Größtes Problem im Hilfsmittelbereich ist aus Sicht des BVMed, dass nur noch Vertragspartner der Krankenkasse versorgungsberechtigt sind und diese im Regelfall durch Ausschreibungen ermittelt werden sollen. Durch einen Änderungsantrag konnten Beratung, wohnortnahe Versorgung und Versorgungen mit hohem Dienstleistungsanteil als Ausnahmen berücksichtigt werden.
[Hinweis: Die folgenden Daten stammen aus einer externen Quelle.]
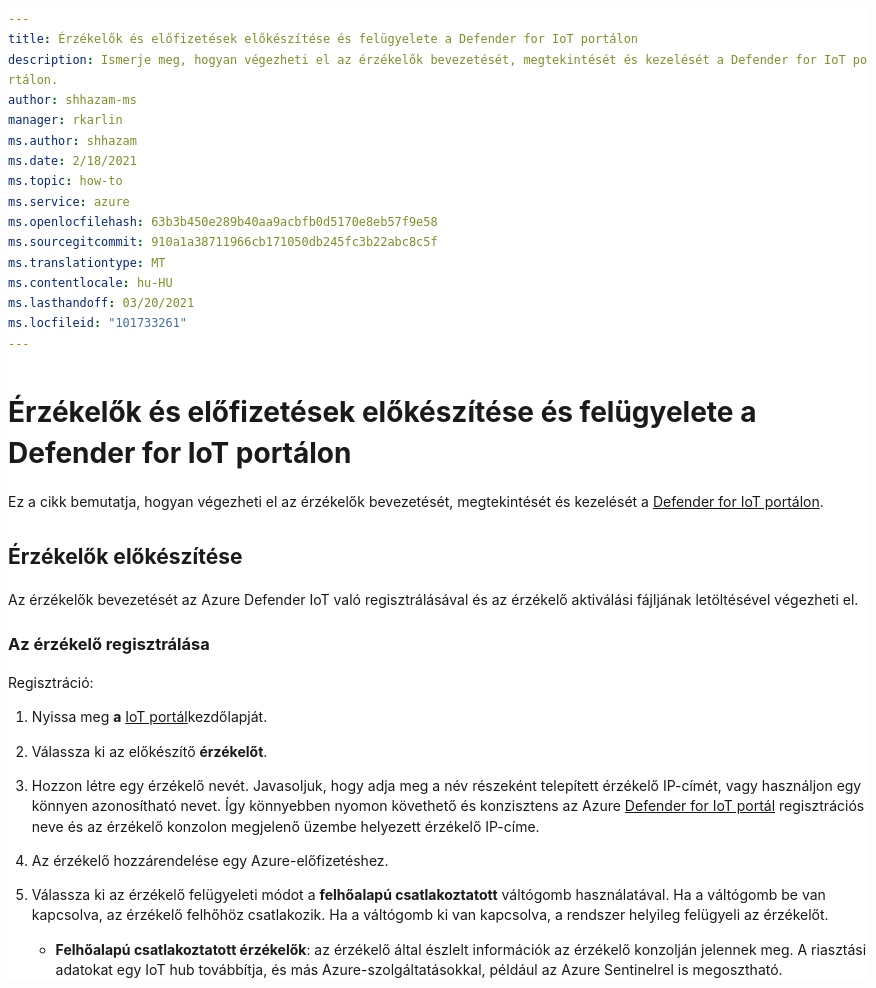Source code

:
 ```yaml
---
title: Érzékelők és előfizetések előkészítése és felügyelete a Defender for IoT portálon
description: Ismerje meg, hogyan végezheti el az érzékelők bevezetését, megtekintését és kezelését a Defender for IoT portálon.
author: shhazam-ms
manager: rkarlin
ms.author: shhazam
ms.date: 2/18/2021
ms.topic: how-to
ms.service: azure
ms.openlocfilehash: 63b3b450e289b40aa9acbfb0d5170e8eb57f9e58
ms.sourcegitcommit: 910a1a38711966cb171050db245fc3b22abc8c5f
ms.translationtype: MT
ms.contentlocale: hu-HU
ms.lasthandoff: 03/20/2021
ms.locfileid: "101733261"
---
```

# <a name="onboard-and-manage-sensors-and-subscriptions-in-the-defender-for-iot-portal"></a>Érzékelők és előfizetések előkészítése és felügyelete a Defender for IoT portálon

Ez a cikk bemutatja, hogyan végezheti el az érzékelők bevezetését, megtekintését és kezelését a [Defender for IoT portálon](https://portal.azure.com/#blade/Microsoft_Azure_IoT_Defender/IoTDefenderDashboard/Getting_Started).

## <a name="onboard-sensors"></a>Érzékelők előkészítése

Az érzékelők bevezetését az Azure Defender IoT való regisztrálásával és az érzékelő aktiválási fájljának letöltésével végezheti el.

### <a name="register-the-sensor"></a>Az érzékelő regisztrálása

Regisztráció:

1. Nyissa meg **a** [IoT portál](https://portal.azure.com/#blade/Microsoft_Azure_IoT_Defender/IoTDefenderDashboard/Getting_Started)kezdőlapját.
1. Válassza ki az előkészítő **érzékelőt**.
1. Hozzon létre egy érzékelő nevét. Javasoljuk, hogy adja meg a név részeként telepített érzékelő IP-címét, vagy használjon egy könnyen azonosítható nevet. Így könnyebben nyomon követhető és konzisztens az Azure [Defender for IoT portál](https://portal.azure.com/#blade/Microsoft_Azure_IoT_Defender/IoTDefenderDashboard/Getting_Started) regisztrációs neve és az érzékelő konzolon megjelenő üzembe helyezett érzékelő IP-címe.
1. Az érzékelő hozzárendelése egy Azure-előfizetéshez.
1. Válassza ki az érzékelő felügyeleti módot a **felhőalapú csatlakoztatott** váltógomb használatával. Ha a váltógomb be van kapcsolva, az érzékelő felhőhöz csatlakozik. Ha a váltógomb ki van kapcsolva, a rendszer helyileg felügyeli az érzékelőt.

   - **Felhőalapú csatlakoztatott érzékelők**: az érzékelő által észlelt információk az érzékelő konzolján jelennek meg. A riasztási adatokat egy IoT hub továbbítja, és más Azure-szolgáltatásokkal, például az Azure Sentinelrel is megosztható.
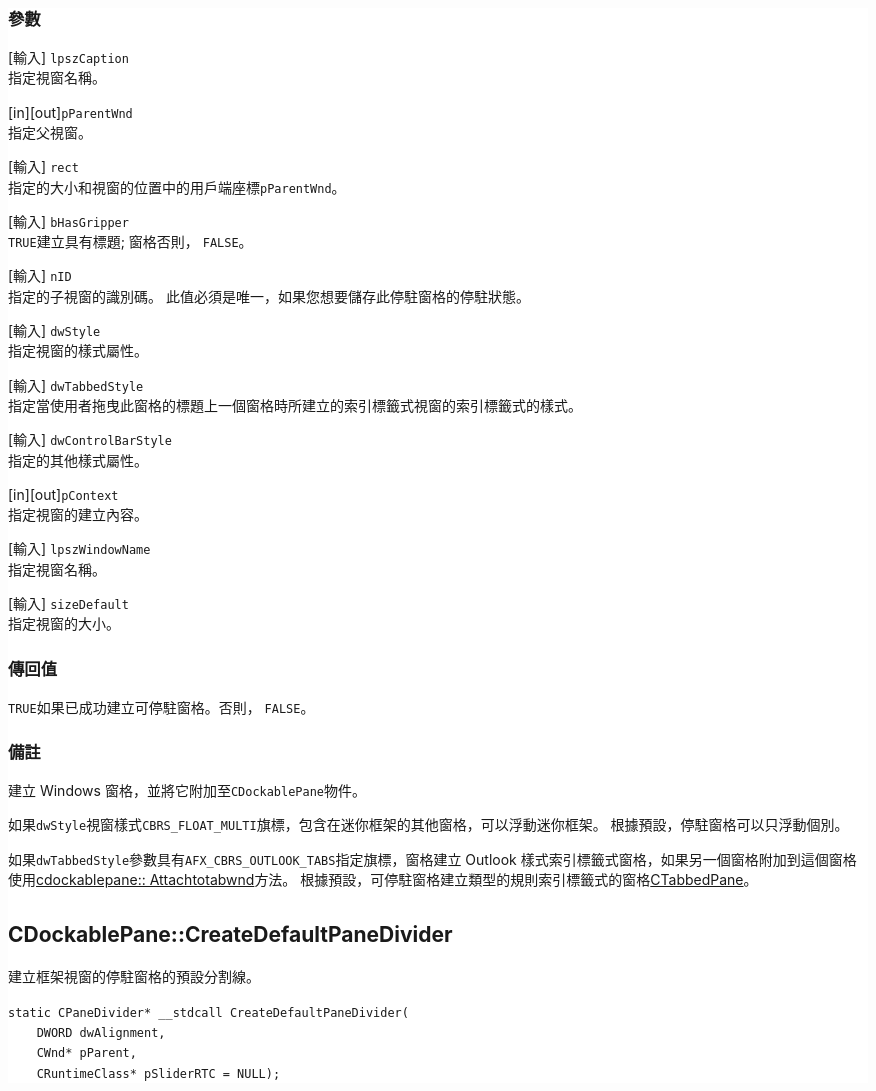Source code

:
 ```  
```  
  
### <a name="parameters"></a>參數  
 [輸入] `lpszCaption`  
 指定視窗名稱。  
  
 [in][out]`pParentWnd`  
 指定父視窗。  
  
 [輸入] `rect`  
 指定的大小和視窗的位置中的用戶端座標`pParentWnd`。  
  
 [輸入] `bHasGripper`  
 `TRUE`建立具有標題; 窗格否則， `FALSE`。  
  
 [輸入] `nID`  
 指定的子視窗的識別碼。 此值必須是唯一，如果您想要儲存此停駐窗格的停駐狀態。  
  
 [輸入] `dwStyle`  
 指定視窗的樣式屬性。  
  
 [輸入] `dwTabbedStyle`  
 指定當使用者拖曳此窗格的標題上一個窗格時所建立的索引標籤式視窗的索引標籤式的樣式。  
  
 [輸入] `dwControlBarStyle`  
 指定的其他樣式屬性。  
  
 [in][out]`pContext`  
 指定視窗的建立內容。  
  
 [輸入] `lpszWindowName`  
 指定視窗名稱。  
  
 [輸入] `sizeDefault`  
 指定視窗的大小。  
  
### <a name="return-value"></a>傳回值  
 `TRUE`如果已成功建立可停駐窗格。否則， `FALSE`。  
  
### <a name="remarks"></a>備註  
 建立 Windows 窗格，並將它附加至`CDockablePane`物件。  
  
 如果`dwStyle`視窗樣式`CBRS_FLOAT_MULTI`旗標，包含在迷你框架的其他窗格，可以浮動迷你框架。 根據預設，停駐窗格可以只浮動個別。  
  
 如果`dwTabbedStyle`參數具有`AFX_CBRS_OUTLOOK_TABS`指定旗標，窗格建立 Outlook 樣式索引標籤式窗格，如果另一個窗格附加到這個窗格使用[cdockablepane:: Attachtotabwnd](#attachtotabwnd)方法。 根據預設，可停駐窗格建立類型的規則索引標籤式的窗格[CTabbedPane](../../mfc/reference/ctabbedpane-class.md)。  
  
##  <a name="createdefaultpanedivider"></a>CDockablePane::CreateDefaultPaneDivider  
 建立框架視窗的停駐窗格的預設分割線。  
  
```  
static CPaneDivider* __stdcall CreateDefaultPaneDivider(
    DWORD dwAlignment,  
    CWnd* pParent,  
    CRuntimeClass* pSliderRTC = NULL);
```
Es bleiben aber die grundsätzlichen Bedenken an der Regelung, da durch die Ausschreibungen das Patientenwahlrecht stark eingeschränkt und die Vielfalt der Leistungserbringer und die mittelständischen Strukturen gefährdet werden.
Ein positiver Aspekt ist das Angebot der Krankenkassen auf einer BVMed-Konferenz in dieser Woche in Berlin, sich gemeinsam mit den Partnern im Hilfsmittelmarkt darauf zu verständigen, wann eine Ausschreibung sinnvoll ist, da eine Konkretisierung im Gesetz fehle. IKK-Verbandschef Rolf Stuppardt hatte klargestellt, dass bei Hilfsmittelversorgungen mit einem hohen Dienstleistungsanteil Kollektivverträge Vorrang haben sollten. Bei Ausschreibungen sollte das Vergaberecht (Verdingungsordnung für Leistungen, VOL) ausschlaggebend sein, damit außer dem Preis weitere Aspekte wie die Qualität berücksichtigt werden. Auch biete die VOL den Unternehmen klarere Regeln und einen besseren Schutz als ein “kassenspezifisches” Vergaberecht
Bei der Förderung von medizinischen Innovationen seien im Reformgesetz nur wenige Chancen genutzt worden, so der BVMed. Positiv sei die sechsmonatige Fristenregelung bei Entscheidungen des Gemeinsamen Bundesausschusses, nach deren Ablauf neue Untersuchungs- und Behandlungsmethoden erstattet werden müssen. Allerdings fehle es nach wie vor an stärkeren Mitwirkungsrechten der Medizinprodukteindustrie. Das Reformgesetz hätte die Chance geboten, eine fallbezogene Expertenbenennung zu ermöglichen. Der medizintechnische Fortschritt wird auch durch den steigenden Kostendruck auf die Kliniken gefährdet.